# [WHAT IS REQUIRED]
Can you give the listing as a Markdown table with the columns Row and Line, starting with its first line and going on through the line with "TRIDECILA, TRI-ISOESTEARATO DE", with blank lines and the pictures left out?

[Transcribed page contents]

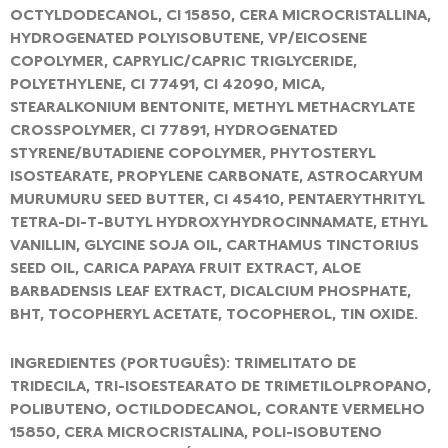
OCTYLDODECANOL, CI 15850, CERA MICROCRISTALLINA,
HYDROGENATED POLYISOBUTENE, VP/EICOSENE
COPOLYMER, CAPRYLIC/CAPRIC TRIGLYCERIDE,
POLYETHYLENE, CI 77491, CI 42090, MICA,
STEARALKONIUM BENTONITE, METHYL METHACRYLATE
CROSSPOLYMER, CI 77891, HYDROGENATED
STYRENE/BUTADIENE COPOLYMER, PHYTOSTERYL
ISOSTEARATE, PROPYLENE CARBONATE, ASTROCARYUM
MURUMURU SEED BUTTER, CI 45410, PENTAERYTHRITYL
TETRA-DI-T-BUTYL HYDROXYHYDROCINNAMATE, ETHYL
VANILLIN, GLYCINE SOJA OIL, CARTHAMUS TINCTORIUS
SEED OIL, CARICA PAPAYA FRUIT EXTRACT, ALOE
BARBADENSIS LEAF EXTRACT, DICALCIUM PHOSPHATE,
BHT, TOCOPHERYL ACETATE, TOCOPHEROL, TIN OXIDE.
INGREDIENTES (PORTUGUÊS): TRIMELITATO DE
TRIDECILA, TRI-ISOESTEARATO DE TRIMETILOLPROPANO,
POLIBUTENO, OCTILDODECANOL, CORANTE VERMELHO
15850, CERA MICROCRISTALINA, POLI-ISOBUTENO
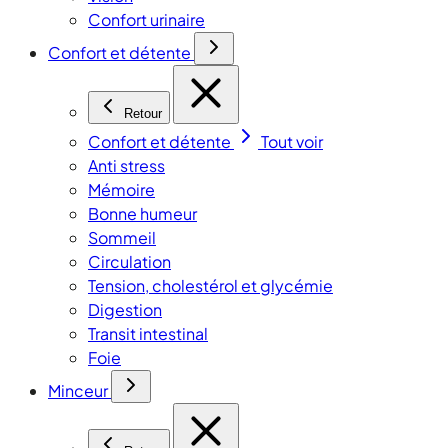
Confort urinaire
Confort et détente
Retour
Confort et détente
Tout voir
Anti stress
Mémoire
Bonne humeur
Sommeil
Circulation
Tension, cholestérol et glycémie
Digestion
Transit intestinal
Foie
Minceur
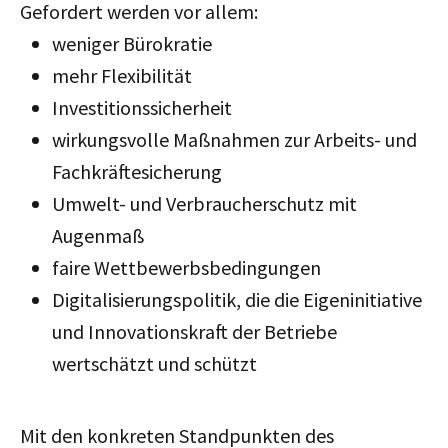
Gefordert werden vor allem:
weniger Bürokratie
mehr Flexibilität
Investitionssicherheit
wirkungsvolle Maßnahmen zur Arbeits- und
Fachkräftesicherung
Umwelt- und Verbraucherschutz mit
Augenmaß
faire Wettbewerbsbedingungen
Digitalisierungspolitik, die die Eigeninitiative
und Innovationskraft der Betriebe
wertschätzt und schützt
Mit den konkreten Standpunkten des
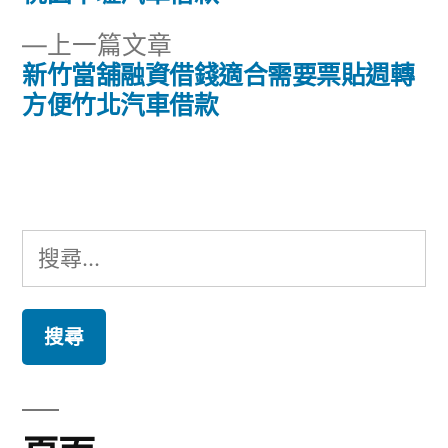
章
文
下
上一篇文章
章:
導
一
新竹當舖融資借錢適合需要票貼週轉
篇
方便竹北汽車借款
覽
文
章:
搜
尋
關
鍵
字:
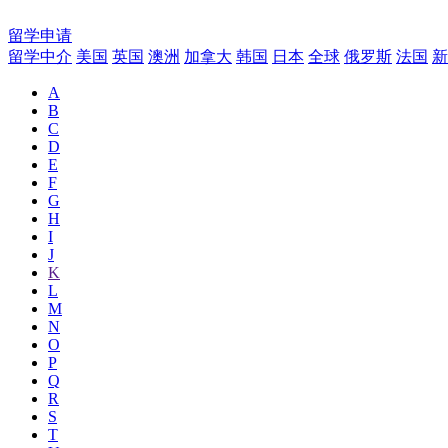
留学申请
留学中介
美国
英国
澳洲
加拿大
韩国
日本
全球
俄罗斯
法国
新
A
B
C
D
E
F
G
H
I
J
K
L
M
N
O
P
Q
R
S
T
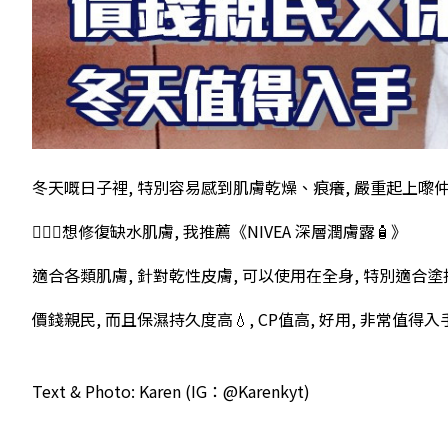
冬天嘅日子裡, 特別容易感到肌膚乾燥、痕癢, 嚴重起上嚟仲
💁🏻‍♀️想修復缺水肌膚, 我推薦《NIVEA 深層潤膚露🧴》
適合各類肌膚, 針對乾性皮膚, 可以使用在全身, 特別適合
價錢親民, 而且保濕持久度高💧, CP值高, 好用, 非常值得入手
Text & Photo: Karen (IG：@Karenkyt)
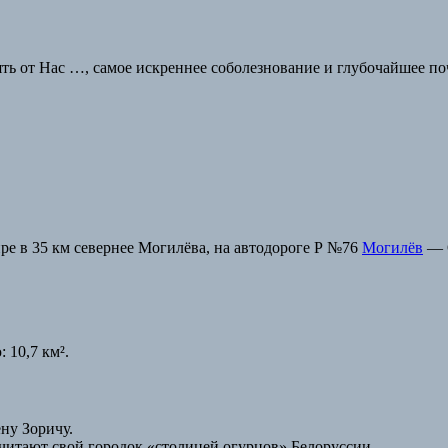
нять от Нас …, самое искреннее соболезнование и глубочайшее п
ре в 35 км севернее Могилёва, на автодороге Р №76
Могилёв
— 
10,7 км².
ну Зоричу.
считают свой городок «столицей огурцов» Белоруссии.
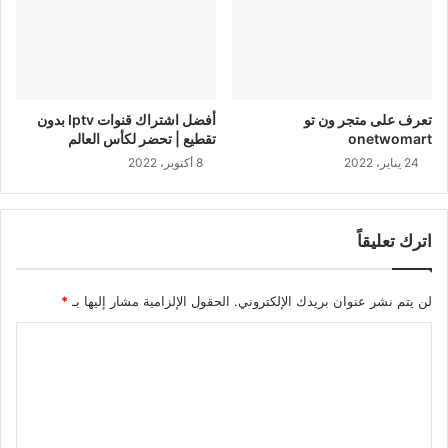
تعرف على متجر ون تو
أفضل اشتراك قنوات Iptv بدون
onetwomart
تقطيع | تحضر لكأس العالم
24 يناير، 2022
8 أكتوبر، 2022
اترك تعليقاً
لن يتم نشر عنوان بريدك الإلكتروني.
الحقول الإلزامية مشار إليها بـ
*
ا
ل
ت
ع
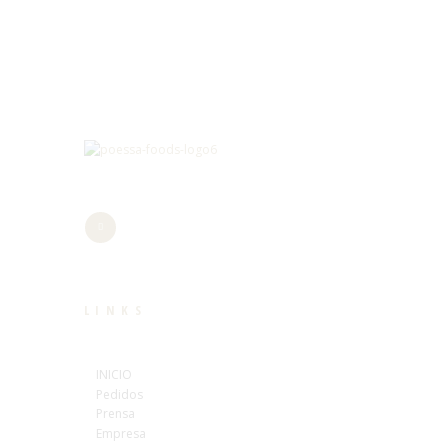
LINKS
INICIO
Pedidos
Prensa
Empresa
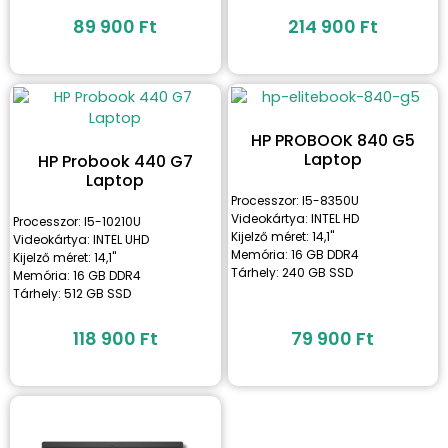
89 900
Ft
214 900
Ft
HP PROBOOK 840 G5
Laptop
HP Probook 440 G7
Laptop
Processzor: I5-8350U
Videokártya: INTEL HD
Processzor: I5-10210U
Kijelző méret: 14,1"
Videokártya: INTEL UHD
Memória: 16 GB DDR4
Kijelző méret: 14,1"
Tárhely: 240 GB SSD
Memória: 16 GB DDR4
Tárhely: 512 GB SSD
118 900
Ft
79 900
Ft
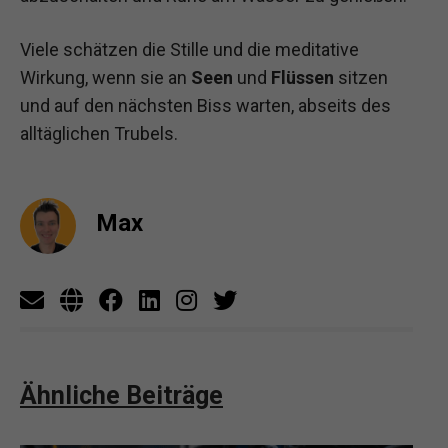
Viele schätzen die Stille und die meditative
Wirkung, wenn sie an
Seen
und
Flüssen
sitzen
und auf den nächsten Biss warten, abseits des
alltäglichen Trubels.
Max
Ähnliche Beiträge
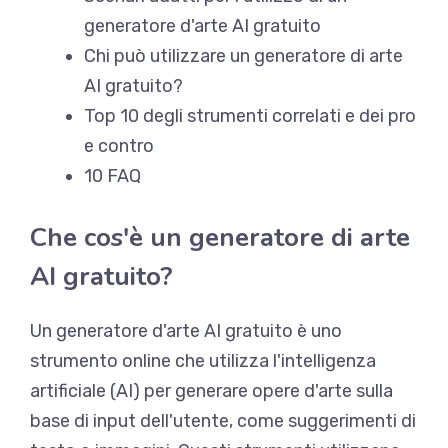
generatore d'arte AI gratuito
Chi può utilizzare un generatore di arte
AI gratuito?
Top 10 degli strumenti correlati e dei pro
e contro
10 FAQ
Che cos'è un generatore di arte
AI gratuito?
Un generatore d'arte AI gratuito è uno
strumento online che utilizza l'intelligenza
artificiale (AI) per generare opere d'arte sulla
base di input dell'utente, come suggerimenti di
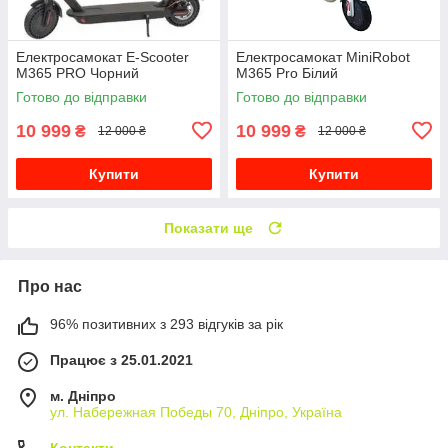
Електросамокат E-Scooter
Електросамокат MiniRobot
M365 PRO Чорний
M365 Pro Білий
Готово до відправки
Готово до відправки
10 999
10 999
₴
₴
12 000 ₴
12 000 ₴
Купити
Купити
Показати ще
Про нас
96% позитивних з 293 відгуків за рік
Працює з 25.01.2021
м. Дніпро
ул. Набережная Победы 70, Дніпро, Україна
Контакти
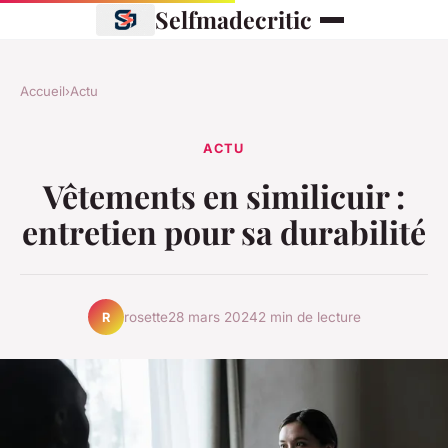
Selfmadecritic
Accueil
›
Actu
ACTU
Vêtements en similicuir :
entretien pour sa durabilité
rosette
28 mars 2024
2 min de lecture
R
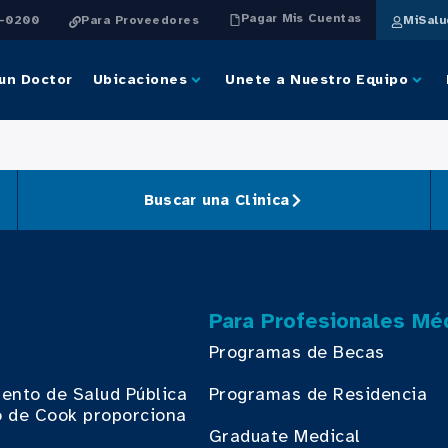
Pagar Mis Cuentas
4-0200
Para Proveedores
MiSal
un Doctor
Ubicaciones
Unete a Nuestro Equipo
Buscar una Clinica
Para Profesionales Mé
Programas de Becas
ento de Salud Pública
Programas de Residencia
 de Cook proporciona
.
Graduate Medical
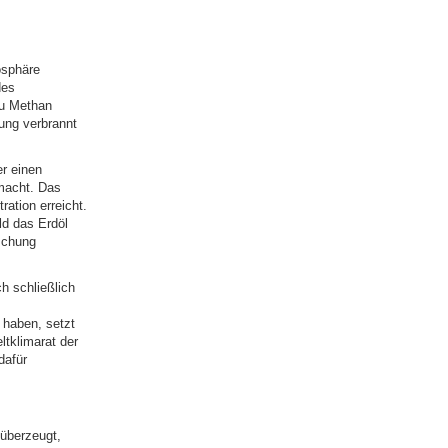
osphäre
des
zu Methan
ung verbrannt
er einen
macht. Das
ation erreicht.
ld das Erdöl
schung
h schließlich
haben, setzt
tklimarat der
dafür
überzeugt,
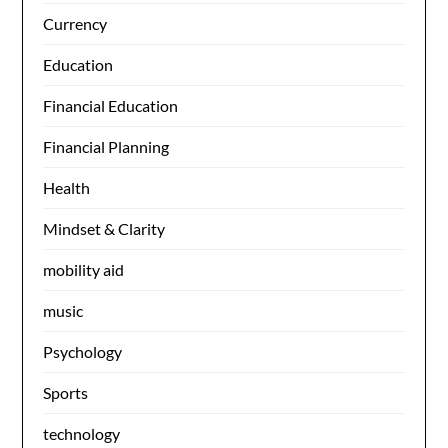
Currency
Education
Financial Education
Financial Planning
Health
Mindset & Clarity
mobility aid
music
Psychology
Sports
technology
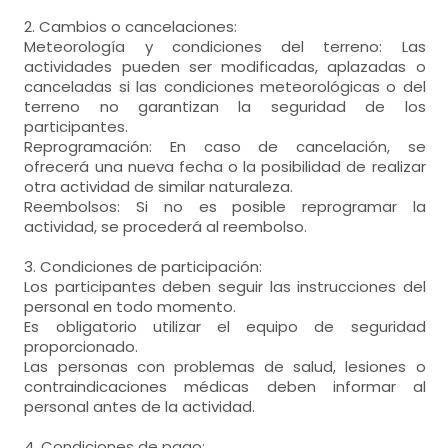
2. Cambios o cancelaciones:
Meteorología y condiciones del terreno: Las
actividades pueden ser modificadas, aplazadas o
canceladas si las condiciones meteorológicas o del
terreno no garantizan la seguridad de los
participantes.
Reprogramación: En caso de cancelación, se
ofrecerá una nueva fecha o la posibilidad de realizar
otra actividad de similar naturaleza.
Reembolsos: Si no es posible reprogramar la
actividad, se procederá al reembolso.
3. Condiciones de participación:
Los participantes deben seguir las instrucciones del
personal en todo momento.
Es obligatorio utilizar el equipo de seguridad
proporcionado.
Las personas con problemas de salud, lesiones o
contraindicaciones médicas deben informar al
personal antes de la actividad.
4. Condiciones de pago:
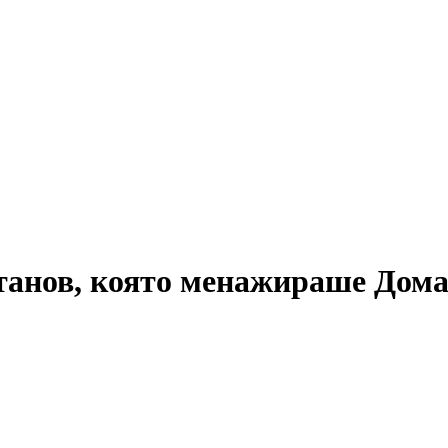
анов, която менажираше Дома н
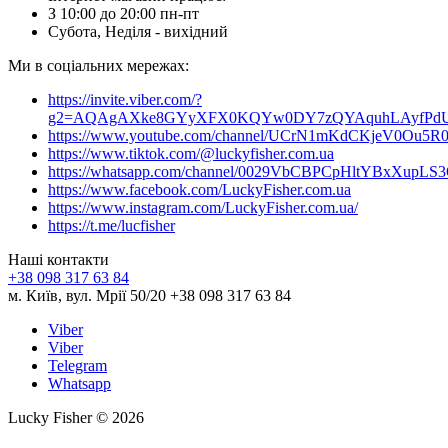
З 10:00 до 20:00 пн-пт
Субота, Неділя - вихідний
Ми в соціальних мережах:
https://invite.viber.com/?
g2=AQAgAXke8GYyXFX0KQYw0DY7zQYAquhLAyfPdU3
https://www.youtube.com/channel/UCrN1mKdCKjeV0Ou5R
https://www.tiktok.com/@luckyfisher.com.ua
https://whatsapp.com/channel/0029VbCBPCpHltYBxXupLS
https://www.facebook.com/LuckyFisher.com.ua
https://www.instagram.com/LuckyFisher.com.ua/
https://t.me/lucfisher
Наші контакти
+38 098 317 63 84
м. Київ, вул. Мрії 50/20 +38 098 317 63 84
Viber
Viber
Telegram
Whatsapp
Lucky Fisher © 2026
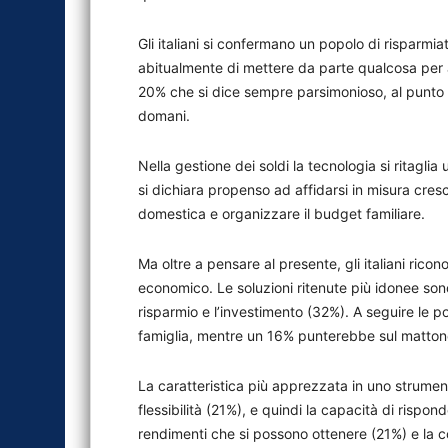
Gli italiani si confermano un popolo di risparmia
abitualmente di mettere da parte qualcosa per aff
20% che si dice sempre parsimonioso, al punto da
domani.
Nella gestione dei soldi la tecnologia si ritag
si dichiara propenso ad affidarsi in misura cre
domestica e organizzare il budget familiare.
Ma oltre a pensare al presente, gli italiani rico
economico. Le soluzioni ritenute più idonee sono
risparmio e l’investimento (32%). A seguire le po
famiglia, mentre un 16% punterebbe sul mattone
La caratteristica più apprezzata in uno strument
flessibilità (21%), e quindi la capacità di rispon
rendimenti che si possono ottenere (21%) e la co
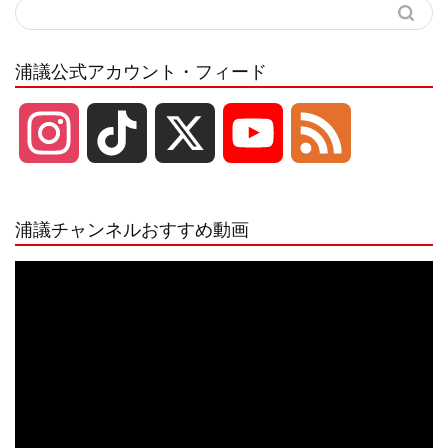
浦議公式アカウント・フィード
I
T
X
Y
F
n
i
o
e
浦議チャンネルおすすめ動画
s
k
u
e
動
画
プ
t
T
T
d
レ
ー
a
o
u
ヤ
ー
g
k
b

# [EXERCISE ANSWER]
| Row | Line |
|---|---|
| 1 | OCTYLDODECANOL, CI 15850, CERA MICROCRISTALLINA, |
| 2 | HYDROGENATED POLYISOBUTENE, VP/EICOSENE |
| 3 | COPOLYMER, CAPRYLIC/CAPRIC TRIGLYCERIDE, |
| 4 | POLYETHYLENE, CI 77491, CI 42090, MICA, |
| 5 | STEARALKONIUM BENTONITE, METHYL METHACRYLATE |
| 6 | CROSSPOLYMER, CI 77891, HYDROGENATED |
| 7 | STYRENE/BUTADIENE COPOLYMER, PHYTOSTERYL |
| 8 | ISOSTEARATE, PROPYLENE CARBONATE, ASTROCARYUM |
| 9 | MURUMURU SEED BUTTER, CI 45410, PENTAERYTHRITYL |
| 10 | TETRA-DI-T-BUTYL HYDROXYHYDROCINNAMATE, ETHYL |
| 11 | VANILLIN, GLYCINE SOJA OIL, CARTHAMUS TINCTORIUS |
| 12 | SEED OIL, CARICA PAPAYA FRUIT EXTRACT, ALOE |
| 13 | BARBADENSIS LEAF EXTRACT, DICALCIUM PHOSPHATE, |
| 14 | BHT, TOCOPHERYL ACETATE, TOCOPHEROL, TIN OXIDE. |
| 15 | INGREDIENTES (PORTUGUÊS): TRIMELITATO DE |
| 16 | TRIDECILA, TRI-ISOESTEARATO DE TRIMETILOLPROPANO, |